A fire broke out this morning at Foxconn Technology Group’s (富士康) Yantai plant in Shandong Province, China, a company official, who can’t be quoted by name, said by telephone yesterday.
The fire was put out and there were no reports of injuries, and production would not be affected, the official said.
Known as Hon Hai Precision Industry Co (鴻海) in Taiwan, Foxconn said the fire broke out at about 10am. The possible source of the fire was an exhaust pipe on a rooftop of a building at the plant. The fire was put out shortly afterwards, it said.
Shares of Hon Hai, the world’s largest maker of electronics components, fell 0.73 percent to close at NT$68.1 on the Taiwan Stock Exchange yesterday.
In early Taipei trading, Hon Hai shares rose on news that JPMorgan Chase & Co analyst Mark Moskowitz said research from his colleagues in Asia about a cut in Apple Inc iPad orders doesn’t represent the views of the securities firm’s US team.
“Apple is fine,” Moskowitz wrote on Monday.
Apple is cutting orders to vendors in the supply chain for its iPad tablet computer, a move that may mean slower sales for companies including Hon Hai, according to a report by Hong Kong-based JPMorgan analyst Gokul Hariharan dated Sunday.
The Sunday report said multiple supply-chain vendors indicated a 25 percent reduction in so-called sell-in orders in the past two weeks, the first such cut that analysts at JPMorgan’s Hong Kong-based electronic manufacturing services team said they have seen. Sell-in orders are those made by a company — in this case, Apple — to a supplier.

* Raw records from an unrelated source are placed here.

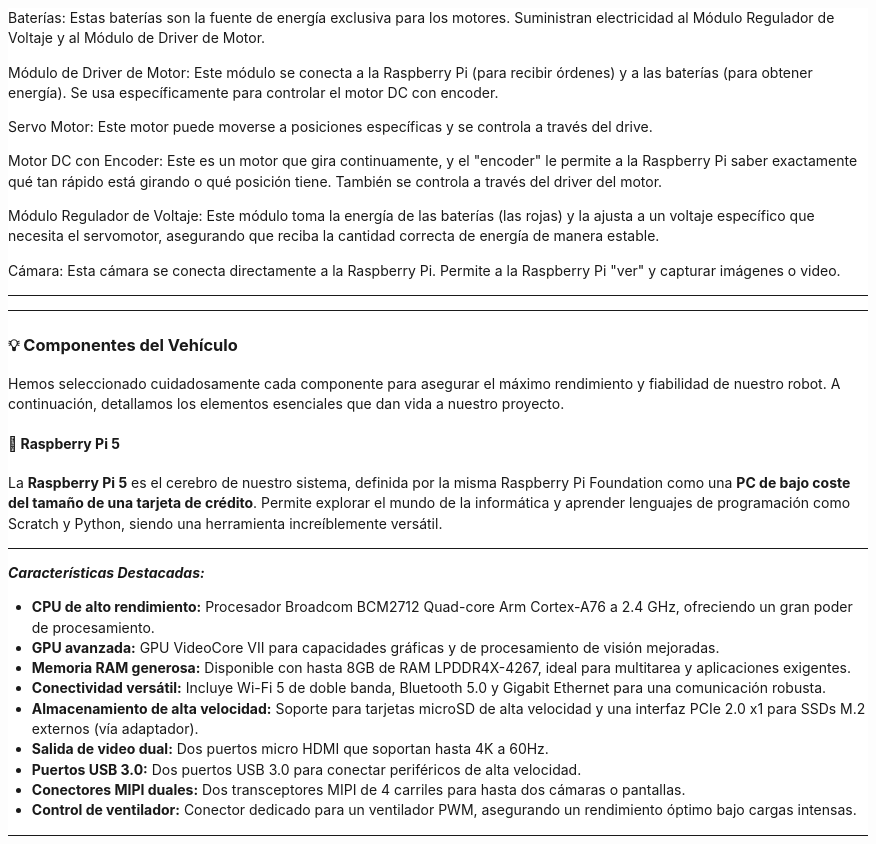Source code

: Baterías: Estas baterías son la fuente de energía exclusiva para los motores. Suministran electricidad al Módulo Regulador de Voltaje y al Módulo de Driver de Motor.

Módulo de Driver de Motor: Este módulo se conecta a la Raspberry Pi (para recibir órdenes) y a las baterías (para obtener energía). Se usa específicamente para controlar el motor DC con encoder.

Servo Motor: Este motor puede moverse a posiciones específicas y se controla a través del drive.

Motor DC con Encoder: Este es un motor que gira continuamente, y el "encoder" le permite a la Raspberry Pi saber exactamente qué tan rápido está girando o qué posición tiene. También se controla a través del driver del motor.

Módulo Regulador de Voltaje: Este módulo toma la energía de las baterías (las rojas) y la ajusta a un voltaje específico que necesita el servomotor, asegurando que reciba la cantidad correcta de energía de manera estable. 

Cámara: Esta cámara se conecta directamente a la Raspberry Pi. Permite a la Raspberry Pi "ver" y capturar imágenes o video.

****

---

### 💡 Componentes del Vehículo

Hemos seleccionado cuidadosamente cada componente para asegurar el máximo rendimiento y fiabilidad de nuestro robot. A continuación, detallamos los elementos esenciales que dan vida a nuestro proyecto.

#### 🧠 Raspberry Pi 5

La **Raspberry Pi 5** es el cerebro de nuestro sistema, definida por la misma Raspberry Pi Foundation como una **PC de bajo coste del tamaño de una tarjeta de crédito**. Permite explorar el mundo de la informática y aprender lenguajes de programación como Scratch y Python, siendo una herramienta increíblemente versátil.

---
**_Características Destacadas:_**

* **CPU de alto rendimiento:** Procesador Broadcom BCM2712 Quad-core Arm Cortex-A76 a 2.4 GHz, ofreciendo un gran poder de procesamiento.
* **GPU avanzada:** GPU VideoCore VII para capacidades gráficas y de procesamiento de visión mejoradas.
* **Memoria RAM generosa:** Disponible con hasta 8GB de RAM LPDDR4X-4267, ideal para multitarea y aplicaciones exigentes.
* **Conectividad versátil:** Incluye Wi-Fi 5 de doble banda, Bluetooth 5.0 y Gigabit Ethernet para una comunicación robusta.
* **Almacenamiento de alta velocidad:** Soporte para tarjetas microSD de alta velocidad y una interfaz PCIe 2.0 x1 para SSDs M.2 externos (vía adaptador).
* **Salida de video dual:** Dos puertos micro HDMI que soportan hasta 4K a 60Hz.
* **Puertos USB 3.0:** Dos puertos USB 3.0 para conectar periféricos de alta velocidad.
* **Conectores MIPI duales:** Dos transceptores MIPI de 4 carriles para hasta dos cámaras o pantallas.
* **Control de ventilador:** Conector dedicado para un ventilador PWM, asegurando un rendimiento óptimo bajo cargas intensas.

---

Analysts at other firms also issued research aimed at quelling speculation that demand for iPads had diminished — a concern that dragged down Apple’s stock as much as 3.2 percent in NASDAQ Stock Market trading on Monday.
Chris Caso, an analyst at Susquehanna International Group, said the resulting “chatter” was “misleading” and Gene Munster, at Piper Jaffray Cos, said changes in orders may be the result of Apple moving some iPad manufacturing out of Asia to Brazil.
The earlier report “has the equity markets worried about Apple,” Moskowitz wrote.
“Mr. Hariharan’s report focuses on how Hon Hai could be impacted by potential iPad sell-in order cuts. This alert is not the view of the US IT Hardware team,” he wrote.
Moskowitz maintained his projection that Apple will sell 10.9 million to 12 million iPads in the fiscal fourth quarter.
“We disagree with any talk of a shipment slowdown,” analysts at Barclays Capital wrote in a report. “The numbers being circulated Monday might be related to components and not to actual iPad 2 shipments, in our view. Components checks [are] not a good proxy for actual iPad product shipments.”